Heute am Volkstrauertag, gedenken wir allen Opfern der beiden Weltkriege und der Gewaltherrschaft des nationalsozialistischen Regimes. Mit zunehmenden Abstand zum Krieg, dient dieser Tag, als Tag der Trauer, in Solidarität mit allen Verletzten und Hinterbliebenen. Auch wenn die Zeitzeugen immer weniger und die Jahrzehnte seit diesen furchtbaren Geschehnissen immer mehr werden, so darf die Erinnerung an all diese schrecklichen Ereignisse und die Schicksale der Menschen und Familien niemals verblassen.
Im Rahmen meiner beruflichen Tätigkeit, haben ich in den letzten neun Jahren viele Menschen kennengelernt, die aus den Generationen stammen, welche die wohl schreckliche Zeit der deutschen Geschichte hautnah miterlebet haben.

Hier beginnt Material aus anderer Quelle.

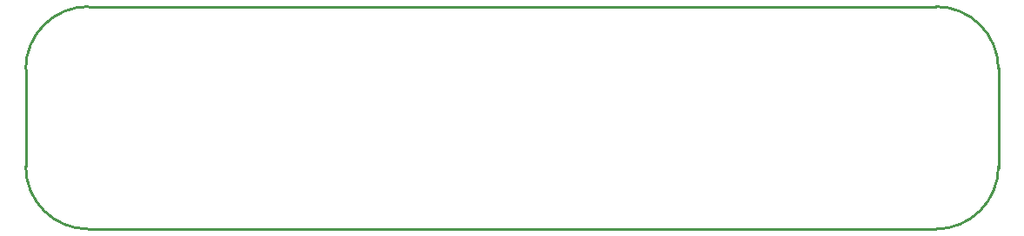
<source format=gko>
G04 Layer_Color=16711935*
%FSLAX23Y23*%
%MOIN*%
G70*
G01*
G75*
%ADD26C,0.010*%
D26*
X3740Y625D02*
G03*
X3500Y865I-240J0D01*
G01*
Y10D02*
G03*
X3740Y250I0J240D01*
G01*
X250Y865D02*
G03*
X10Y625I0J-240D01*
G01*
Y250D02*
G03*
X250Y10I240J0D01*
G01*
X10Y250D02*
Y625D01*
X690Y10D02*
X3360D01*
X690Y865D02*
X3335D01*
X250Y10D02*
X690D01*
X3360D02*
X3500D01*
X3335Y865D02*
X3500D01*
X250D02*
X690D01*
X3740Y245D02*
Y630D01*
M02*

</source>
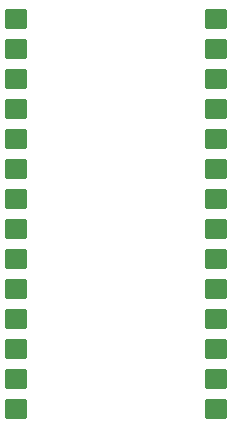
<source format=gbl>
G04 #@! TF.GenerationSoftware,KiCad,Pcbnew,5.1.9-73d0e3b20d~88~ubuntu20.10.1*
G04 #@! TF.CreationDate,2021-03-16T14:13:42-04:00*
G04 #@! TF.ProjectId,Molex78805_PCB,4d6f6c65-7837-4383-9830-355f5043422e,002*
G04 #@! TF.SameCoordinates,Original*
G04 #@! TF.FileFunction,Copper,L2,Bot*
G04 #@! TF.FilePolarity,Positive*
%FSLAX46Y46*%
G04 Gerber Fmt 4.6, Leading zero omitted, Abs format (unit mm)*
G04 Created by KiCad (PCBNEW 5.1.9-73d0e3b20d~88~ubuntu20.10.1) date 2021-03-16 14:13:42*
%MOMM*%
%LPD*%
G01*
G04 APERTURE LIST*
G04 #@! TA.AperFunction,EtchedComponent*
%ADD10C,0.304800*%
G04 #@! TD*
G04 #@! TA.AperFunction,ComponentPad*
%ADD11C,1.600200*%
G04 #@! TD*
G04 APERTURE END LIST*
D10*
G36*
X139501400Y-83337400D02*
G01*
X138002800Y-83337400D01*
X138002800Y-82016600D01*
X139501400Y-82016600D01*
X139501400Y-83337400D01*
G37*
X139501400Y-83337400D02*
X138002800Y-83337400D01*
X138002800Y-82016600D01*
X139501400Y-82016600D01*
X139501400Y-83337400D01*
G36*
X139501400Y-109956600D02*
G01*
X138002800Y-109956600D01*
X138002800Y-111277400D01*
X139501400Y-111277400D01*
X139501400Y-109956600D01*
G37*
X139501400Y-109956600D02*
X138002800Y-109956600D01*
X138002800Y-111277400D01*
X139501400Y-111277400D01*
X139501400Y-109956600D01*
G36*
X139501400Y-115036600D02*
G01*
X138002800Y-115036600D01*
X138002800Y-116357400D01*
X139501400Y-116357400D01*
X139501400Y-115036600D01*
G37*
X139501400Y-115036600D02*
X138002800Y-115036600D01*
X138002800Y-116357400D01*
X139501400Y-116357400D01*
X139501400Y-115036600D01*
G36*
X139501400Y-84556600D02*
G01*
X138002800Y-84556600D01*
X138002800Y-85877400D01*
X139501400Y-85877400D01*
X139501400Y-84556600D01*
G37*
X139501400Y-84556600D02*
X138002800Y-84556600D01*
X138002800Y-85877400D01*
X139501400Y-85877400D01*
X139501400Y-84556600D01*
G36*
X139501400Y-107416600D02*
G01*
X138002800Y-107416600D01*
X138002800Y-108737400D01*
X139501400Y-108737400D01*
X139501400Y-107416600D01*
G37*
X139501400Y-107416600D02*
X138002800Y-107416600D01*
X138002800Y-108737400D01*
X139501400Y-108737400D01*
X139501400Y-107416600D01*
G36*
X139501400Y-104876600D02*
G01*
X138002800Y-104876600D01*
X138002800Y-106197400D01*
X139501400Y-106197400D01*
X139501400Y-104876600D01*
G37*
X139501400Y-104876600D02*
X138002800Y-104876600D01*
X138002800Y-106197400D01*
X139501400Y-106197400D01*
X139501400Y-104876600D01*
G36*
X139501400Y-92176600D02*
G01*
X138002800Y-92176600D01*
X138002800Y-93497400D01*
X139501400Y-93497400D01*
X139501400Y-92176600D01*
G37*
X139501400Y-92176600D02*
X138002800Y-92176600D01*
X138002800Y-93497400D01*
X139501400Y-93497400D01*
X139501400Y-92176600D01*
G36*
X139501400Y-89636600D02*
G01*
X138002800Y-89636600D01*
X138002800Y-90957400D01*
X139501400Y-90957400D01*
X139501400Y-89636600D01*
G37*
X139501400Y-89636600D02*
X138002800Y-89636600D01*
X138002800Y-90957400D01*
X139501400Y-90957400D01*
X139501400Y-89636600D01*
G36*
X139501400Y-112496600D02*
G01*
X138002800Y-112496600D01*
X138002800Y-113817400D01*
X139501400Y-113817400D01*
X139501400Y-112496600D01*
G37*
X139501400Y-112496600D02*
X138002800Y-112496600D01*
X138002800Y-113817400D01*
X139501400Y-113817400D01*
X139501400Y-112496600D01*
G36*
X139501400Y-97256600D02*
G01*
X138002800Y-97256600D01*
X138002800Y-98577400D01*
X139501400Y-98577400D01*
X139501400Y-97256600D01*
G37*
X139501400Y-97256600D02*
X138002800Y-97256600D01*
X138002800Y-98577400D01*
X139501400Y-98577400D01*
X139501400Y-97256600D01*
G36*
X139501400Y-94716600D02*
G01*
X138002800Y-94716600D01*
X138002800Y-96037400D01*
X139501400Y-96037400D01*
X139501400Y-94716600D01*
G37*
X139501400Y-94716600D02*
X138002800Y-94716600D01*
X138002800Y-96037400D01*
X139501400Y-96037400D01*
X139501400Y-94716600D01*
G36*
X139501400Y-87096600D02*
G01*
X138002800Y-87096600D01*
X138002800Y-88417400D01*
X139501400Y-88417400D01*
X139501400Y-87096600D01*
G37*
X139501400Y-87096600D02*
X138002800Y-87096600D01*
X138002800Y-88417400D01*
X139501400Y-88417400D01*
X139501400Y-87096600D01*
G36*
X139501400Y-102336600D02*
G01*
X138002800Y-102336600D01*
X138002800Y-103657400D01*
X139501400Y-103657400D01*
X139501400Y-102336600D01*
G37*
X139501400Y-102336600D02*
X138002800Y-102336600D01*
X138002800Y-103657400D01*
X139501400Y-103657400D01*
X139501400Y-102336600D01*
G36*
X139501400Y-99796600D02*
G01*
X138002800Y-99796600D01*
X138002800Y-101117400D01*
X139501400Y-101117400D01*
X139501400Y-99796600D01*
G37*
X139501400Y-99796600D02*
X138002800Y-99796600D01*
X138002800Y-101117400D01*
X139501400Y-101117400D01*
X139501400Y-99796600D01*
G36*
X156421300Y-83337400D02*
G01*
X154922700Y-83337400D01*
X154922700Y-82016600D01*
X156421300Y-82016600D01*
X156421300Y-83337400D01*
G37*
X156421300Y-83337400D02*
X154922700Y-83337400D01*
X154922700Y-82016600D01*
X156421300Y-82016600D01*
X156421300Y-83337400D01*
G36*
X156434000Y-115036600D02*
G01*
X154935400Y-115036600D01*
X154935400Y-116357400D01*
X156434000Y-116357400D01*
X156434000Y-115036600D01*
G37*
X156434000Y-115036600D02*
X154935400Y-115036600D01*
X154935400Y-116357400D01*
X156434000Y-116357400D01*
X156434000Y-115036600D01*
G36*
X156434000Y-92176600D02*
G01*
X154935400Y-92176600D01*
X154935400Y-93497400D01*
X156434000Y-93497400D01*
X156434000Y-92176600D01*
G37*
X156434000Y-92176600D02*
X154935400Y-92176600D01*
X154935400Y-93497400D01*
X156434000Y-93497400D01*
X156434000Y-92176600D01*
G36*
X156434000Y-104876600D02*
G01*
X154935400Y-104876600D01*
X154935400Y-106197400D01*
X156434000Y-106197400D01*
X156434000Y-104876600D01*
G37*
X156434000Y-104876600D02*
X154935400Y-104876600D01*
X154935400Y-106197400D01*
X156434000Y-106197400D01*
X156434000Y-104876600D01*
G36*
X156434000Y-97256600D02*
G01*
X154935400Y-97256600D01*
X154935400Y-98577400D01*
X156434000Y-98577400D01*
X156434000Y-97256600D01*
G37*
X156434000Y-97256600D02*
X154935400Y-97256600D01*
X154935400Y-98577400D01*
X156434000Y-98577400D01*
X156434000Y-97256600D01*
G36*
X156434000Y-84556600D02*
G01*
X154935400Y-84556600D01*
X154935400Y-85877400D01*
X156434000Y-85877400D01*
X156434000Y-84556600D01*
G37*
X156434000Y-84556600D02*
X154935400Y-84556600D01*
X154935400Y-85877400D01*
X156434000Y-85877400D01*
X156434000Y-84556600D01*
G36*
X156434000Y-87096600D02*
G01*
X154935400Y-87096600D01*
X154935400Y-88417400D01*
X156434000Y-88417400D01*
X156434000Y-87096600D01*
G37*
X156434000Y-87096600D02*
X154935400Y-87096600D01*
X154935400Y-88417400D01*
X156434000Y-88417400D01*
X156434000Y-87096600D01*
G36*
X156434000Y-102336600D02*
G01*
X154935400Y-102336600D01*
X154935400Y-103657400D01*
X156434000Y-103657400D01*
X156434000Y-102336600D01*
G37*
X156434000Y-102336600D02*
X154935400Y-102336600D01*
X154935400Y-103657400D01*
X156434000Y-103657400D01*
X156434000Y-102336600D01*
G36*
X156434000Y-99796600D02*
G01*
X154935400Y-99796600D01*
X154935400Y-101117400D01*
X156434000Y-101117400D01*
X156434000Y-99796600D01*
G37*
X156434000Y-99796600D02*
X154935400Y-99796600D01*
X154935400Y-101117400D01*
X156434000Y-101117400D01*
X156434000Y-99796600D01*
G36*
X156434000Y-89636600D02*
G01*
X154935400Y-89636600D01*
X154935400Y-90957400D01*
X156434000Y-90957400D01*
X156434000Y-89636600D01*
G37*
X156434000Y-89636600D02*
X154935400Y-89636600D01*
X154935400Y-90957400D01*
X156434000Y-90957400D01*
X156434000Y-89636600D01*
G36*
X156434000Y-112496600D02*
G01*
X154935400Y-112496600D01*
X154935400Y-113817400D01*
X156434000Y-113817400D01*
X156434000Y-112496600D01*
G37*
X156434000Y-112496600D02*
X154935400Y-112496600D01*
X154935400Y-113817400D01*
X156434000Y-113817400D01*
X156434000Y-112496600D01*
G36*
X156434000Y-107416600D02*
G01*
X154935400Y-107416600D01*
X154935400Y-108737400D01*
X156434000Y-108737400D01*
X156434000Y-107416600D01*
G37*
X156434000Y-107416600D02*
X154935400Y-107416600D01*
X154935400Y-108737400D01*
X156434000Y-108737400D01*
X156434000Y-107416600D01*
G36*
X156434000Y-94716600D02*
G01*
X154935400Y-94716600D01*
X154935400Y-96037400D01*
X156434000Y-96037400D01*
X156434000Y-94716600D01*
G37*
X156434000Y-94716600D02*
X154935400Y-94716600D01*
X154935400Y-96037400D01*
X156434000Y-96037400D01*
X156434000Y-94716600D01*
G36*
X156434000Y-109956600D02*
G01*
X154935400Y-109956600D01*
X154935400Y-111277400D01*
X156434000Y-111277400D01*
X156434000Y-109956600D01*
G37*
X156434000Y-109956600D02*
X154935400Y-109956600D01*
X154935400Y-111277400D01*
X156434000Y-111277400D01*
X156434000Y-109956600D01*
D11*
X138663200Y-82677000D03*
X155773600Y-82677000D03*
X138663200Y-115697000D03*
X155773600Y-85217000D03*
X138663200Y-113157000D03*
X155773600Y-87757000D03*
X138663200Y-110617000D03*
X155773600Y-90297000D03*
X138663200Y-108077000D03*
X155773600Y-92837000D03*
X138663200Y-105537000D03*
X155773600Y-95377000D03*
X138663200Y-102997000D03*
X155773600Y-97917000D03*
X138663200Y-100457000D03*
X155773600Y-100457000D03*
X138663200Y-97917000D03*
X155773600Y-102997000D03*
X138663200Y-95377000D03*
X155773600Y-105537000D03*
X138663200Y-92837000D03*
X155773600Y-108077000D03*
X138663200Y-90297000D03*
X155773600Y-110617000D03*
X138663200Y-87757000D03*
X155773600Y-113157000D03*
X138663200Y-85217000D03*
X155773600Y-115697000D03*
M02*

</source>
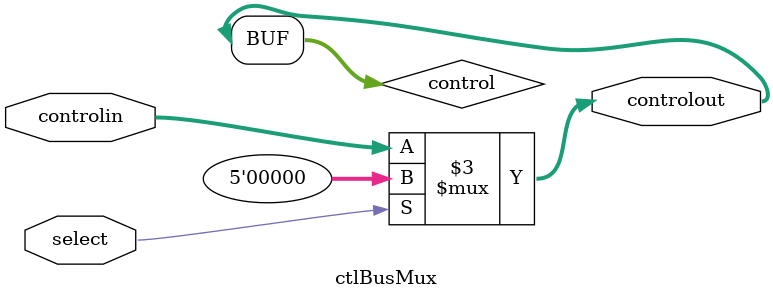
<source format=v>
/********************************************************************
*   FILE:   cltBusMux.v      Ver 0.1         Nov. 6, 2022           *
*                                                                   *
********************************************************************/

module ctlBusMux
    (
    input [4:0] controlin,
    input   select,
    output wire [4:0] controlout
    );
    
reg [4:0] control;

always @* begin
    if (select)
        control <= 5'b0;
    else
        control <= controlin;  
    end
    
    assign controlout = control;
    
endmodule


</source>
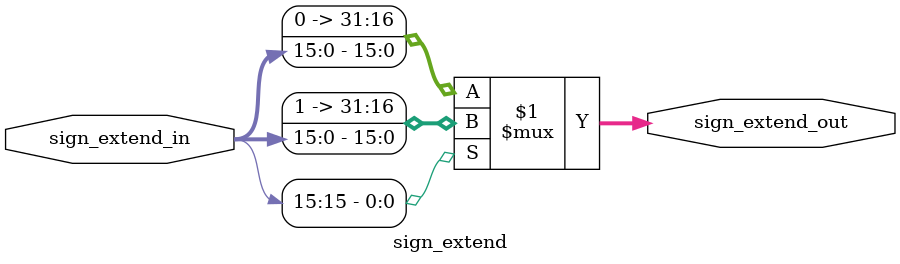
<source format=v>
`timescale 10 ns / 1 ns
	
	
module sign_extend(
	input [15:0]sign_extend_in,
	output [31:0]sign_extend_out
);

assign sign_extend_out=(sign_extend_in[15]?{16'b1111_1111_1111_1111,sign_extend_in}:{16'b0000_0000_0000_0000,sign_extend_in});


endmodule

</source>
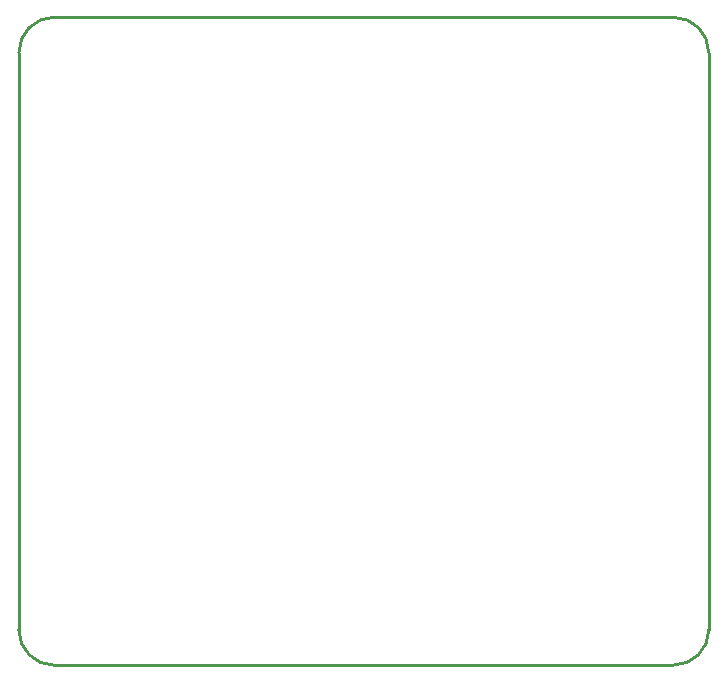
<source format=gko>
G04*
G04 #@! TF.GenerationSoftware,Altium Limited,Altium Designer,21.0.8 (223)*
G04*
G04 Layer_Color=16711935*
%FSTAX24Y24*%
%MOIN*%
G70*
G04*
G04 #@! TF.SameCoordinates,67FEE026-561A-4E2F-A948-FBB6D6F09F3B*
G04*
G04*
G04 #@! TF.FilePolarity,Positive*
G04*
G01*
G75*
%ADD15C,0.0100*%
D15*
X0468Y011181D02*
G03*
X047981Y01I001181J0D01*
G01*
X047981Y0316D02*
G03*
X0468Y030419I0J-001181D01*
G01*
X0698D02*
G03*
X068619Y0316I-001181J0D01*
G01*
Y01D02*
G03*
X0698Y011181I0J001181D01*
G01*
X0468D02*
Y030419D01*
X047981Y01D02*
X068619D01*
X047981Y0316D02*
X068619D01*
X0698Y011181D02*
Y030419D01*
M02*

</source>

Egal, ob ehemalige Soldaten, die schon als Jugendliche oder sehr junge Männer in den Krieg ziehen mussten und das Glück hatten, dass sie lebend zu ihren Familien zurückkehren durften, jedoch so traumatisiert waren, dass sie diesen Kummer ihr Leben lang mit sich tragen mussten oder Frauen, die bangend auf die Rückkehr ihrer liebsten gewartet haben, während sie verzweifelt versuchten die Familien zu ernähren und am Ende auch noch Opfer von Gewalt und Vergewaltigung durch die Soldaten der Feinde wurden. Oder damalige Kinder, die heute im hohen Alter, von den einschneidenden Erlebnissen ihrer Kindheit berichten.
Für die heutige Generation sind die Erzählungen der Zeitzeugen, Geschichten aus einer Zeit, die für uns unvorstellbar ist. Jedes mal, wenn einer dieser Menschen mit mir ein Bruchstück seiner Erinnerung teilt, hoffe ich sehr, dass sich all dies niemals wiederholt.
Unvorstellbar, beängstigend-und dennoch so präsent wie lange nicht. Nicht nur die aktuellen Kriege auf der Welt und aufgrund seiner Nähe zu uns, der Ukraine-Krieg, zu dessen Beginn ich einen gestandenen älteren Herren in seinem Zimmer im Pflegeheim bitterlich weinend angetroffen haben und er die Angst äußerte, dass er nicht nur seine ersten sondern auch seinen letzten Lebensjahre im Krieg verbringen muss, sondern auch die politische Entwicklung in Europa so auch vor allem in Deutschland selbst sollten uns immer wieder bewusst machen, welche Werte unsere Gesellschaft zusammenhalten.
So liegt es an jedem Einzelnen von uns, unseren Mitmenschen mit Akzeptanz und Verständnis entgegenzutreten. Dass wir die Schwächsten in unserer Mitte holen, dass wir Gleichberechtigung leben. Dass wir Menschlichkeit zeigen und niemanden aufgrund seiner Herkunft, Hautfarbe, Religion oder Kultur diskriminieren. Dass wir nicht zulassen, dass sich die Geschichte wiederholt und dass wir dafür Sorge tragen, dass die Erzählungen aus der Vergangenheit der alten Generationen niemals zu unserer Gegenwart und Zukunft werden.